Montag, 6. November 2006

Acht Bratschen können auch Musik

Am besten manövriert man sich aus der Schusslinie des Spotts, wenn man selbst ganz offensiv Witze über die eigene Spezies reißt. Genau so finden sich Malte Schaefer und seine sieben Leidensgenossen im Philharmonischen Staatsorchester Mainz mit ihrem Schicksal ab. Denn sie sind Bratscher. Opfer zahlreicher Bratscher-Witze, die alle Mantafahrer- und Ostfriesen-Kalauer überdauert haben, auf dass diese Berufsgruppe für immer gedemütigt sei. Dass es ihr dabei weder an Selbstbewusstsein noch an hervorragendem Nachwuchs fehlt, bewies die Bratschengruppe nun beim ersten Kammerkonzert dieser Spielzeit im Kleinen Haus.

Für dieses Konzerte hatten sie sich über Originalliteratur und originelle Bearbeitungen hergemacht. Denn tatsächlich kennt die Musikgeschichte das eine oder andere Werk für Bratschenensemble. Und was fehlt, wird einfach komponiert. So stand am Ende des Programms eine Uraufführung aus der Feder des Mainzer Chordirektors Sebastian Hernandz-Laverny.

Eröffnet wurde das Konzert, wie es sich im Theater gehört, mit einer Ouvertüre. Der, zu Gioacchino Rossinis „Barbier von Sevilla“. Die Bearbeitung von Oliver Tepe legte den Schluss nahe, dass man dafür nicht mehr als acht Bratschen braucht und der Zuhörer wunderte sich bald, wozu Rossini sich eigentlich den Aufwand mit dem großen Orchester gemacht hatte. Allerdings ließ sich hier anfangs erkennen, dass so mancher Viola-Vertreter noch dabei war, den Komfort der Tutti-Anonymität abzuschütteln. Sowohl in Intonation als auch beim Zusammenspiel musste dem Ensemble eine gewissen Orientierungsphase auf der Bühne zugestanden werden.

Doch gerade in den kleinen Besetzungen war Erstaunliches zu hören. So gelang eine Cassatio für fünf Violen des Haydn- und Mozart-Schülers Anton Wranitzky spritzig und akkurat, der Komponist nutzte dabei die weiche Klangfarbe des Instruments geschickt aus, die Interpreten nahmen die Vorlage dankbar für effektvolle Wendungen auf. Luftig-verspielt kam das vierstimmige „Nachtstück“ von Max Ritter von Weinzierl daher.
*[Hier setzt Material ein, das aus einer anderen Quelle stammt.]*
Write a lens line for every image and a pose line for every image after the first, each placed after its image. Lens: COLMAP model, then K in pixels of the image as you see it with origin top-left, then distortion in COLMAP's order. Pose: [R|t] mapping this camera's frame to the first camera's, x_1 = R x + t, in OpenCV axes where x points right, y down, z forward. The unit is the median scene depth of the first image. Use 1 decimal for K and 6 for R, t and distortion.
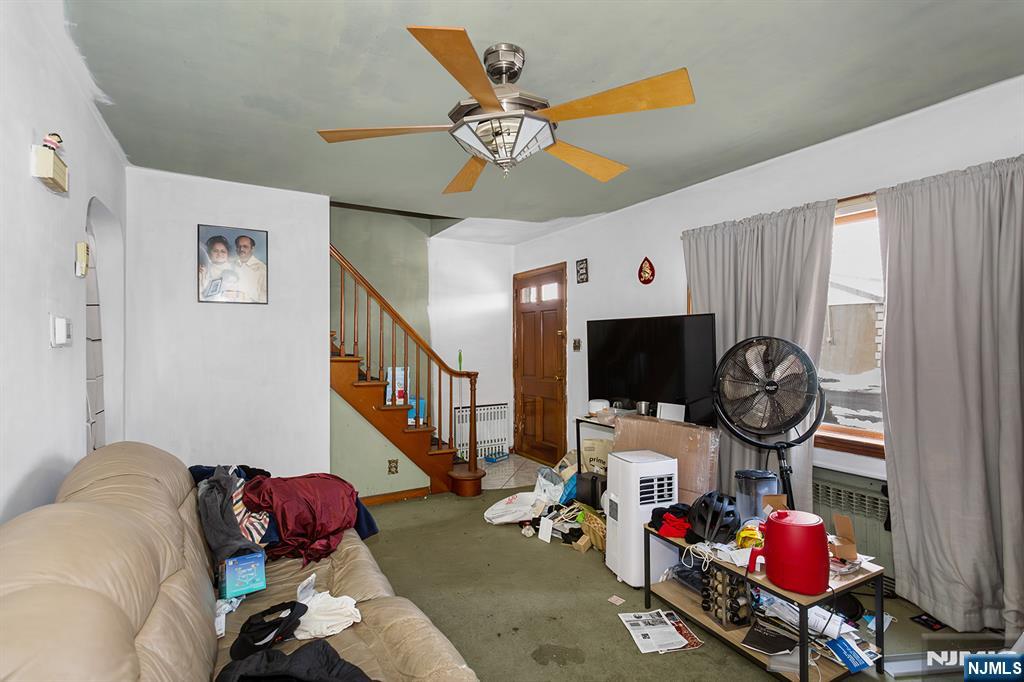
lens RADIAL K [[497.1, 0, 508.1], [0, 497.1, 340.6], [0, 0, 1]] dist [0.001655, 0.000383]
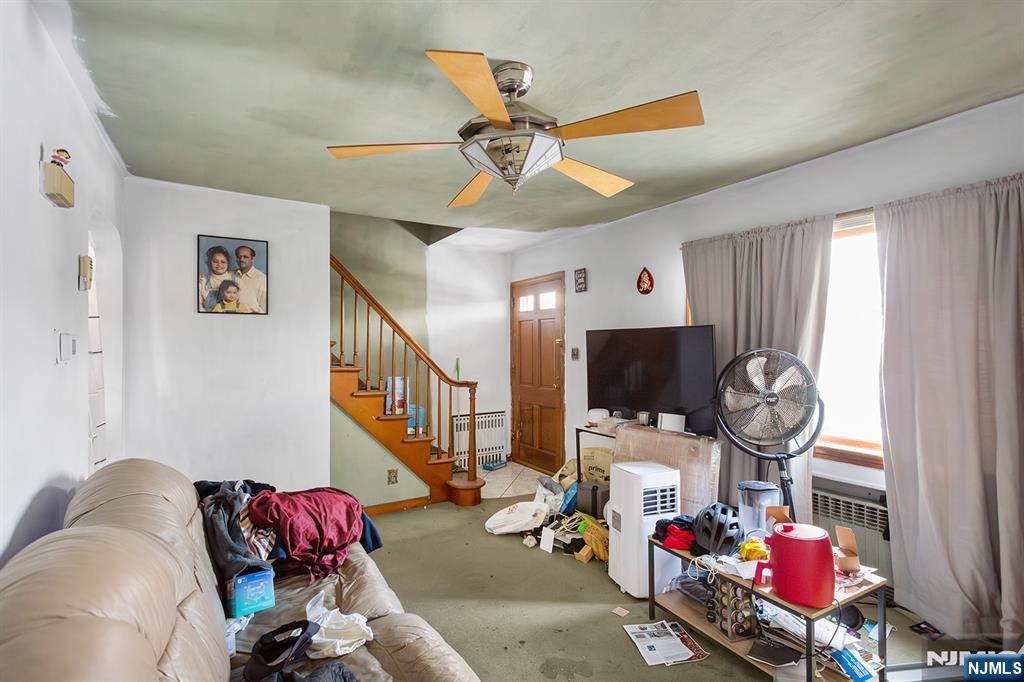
lens RADIAL K [[497.1, 0, 508.8], [0, 497.1, 342.3], [0, 0, 1]] dist [0.001655, 0.000383]
pose [[0.999819, -0.000140, 0.019001, -0.028598], [0.000222, 0.999991, -0.004281, -0.018966], [-0.019001, 0.004285, 0.999810, -0.004265]]
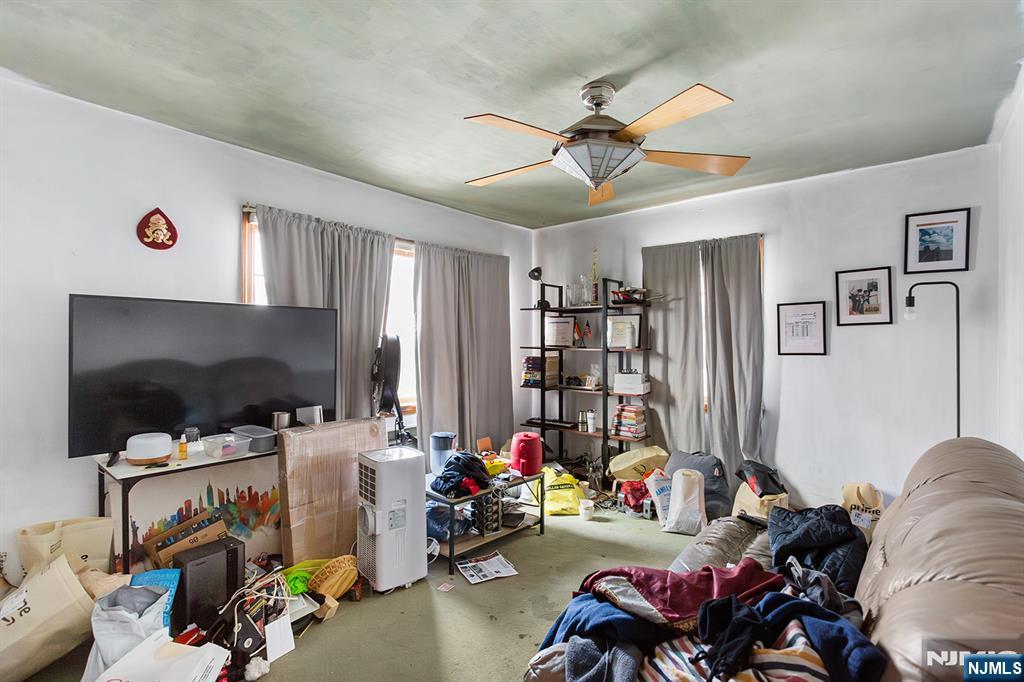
lens RADIAL K [[497.1, 0, 513.0], [0, 497.1, 342.3], [0, 0, 1]] dist [0.001655, 0.000383]
pose [[-0.366893, 0.000519, 0.930263, -0.825181], [-0.002412, 0.999996, -0.001510, 0.016365], [-0.930260, -0.002798, -0.366890, 1.300882]]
Nach einem unterhaltsamen Block, der unter anderem ein flottes Jazz-Tune von Ian Gammie in Anlehnung an den Standard „Lullaby of Birdland“ und Bernsteins „Somewhere“ aus der „Westside Story“ enthielt, bereitete sich das Oktett auf das Finale vor. Eine fantastische rhythmische Zugkraft entwickelten die Musiker bereits in einer Bratschen-Fassung von Astor Piazzollas „Libertango“. Schließlich stand die Uraufführung der „Introduktion, Cantabile& phantastische Fuge“ von Hernandez-Laverny an. Das Stück entpuppte sich als ein geschicktes Spiel mit der Vielstimmigkeit gleicher Instrumente, das mal in breiten elegischen Ausführungen, mal durch sanft drängenden Jazzmomenten seinen Ausdruck fand. Vor allem die komplizierte achtstimmige Fuge am Schluss forderte die Disziplin der Spieler deutlich heraus. Auf jeden Fall ist an diesem Abend ein ungewöhnliches Experiment gelungen und wartet nun auf die Fortsetzung.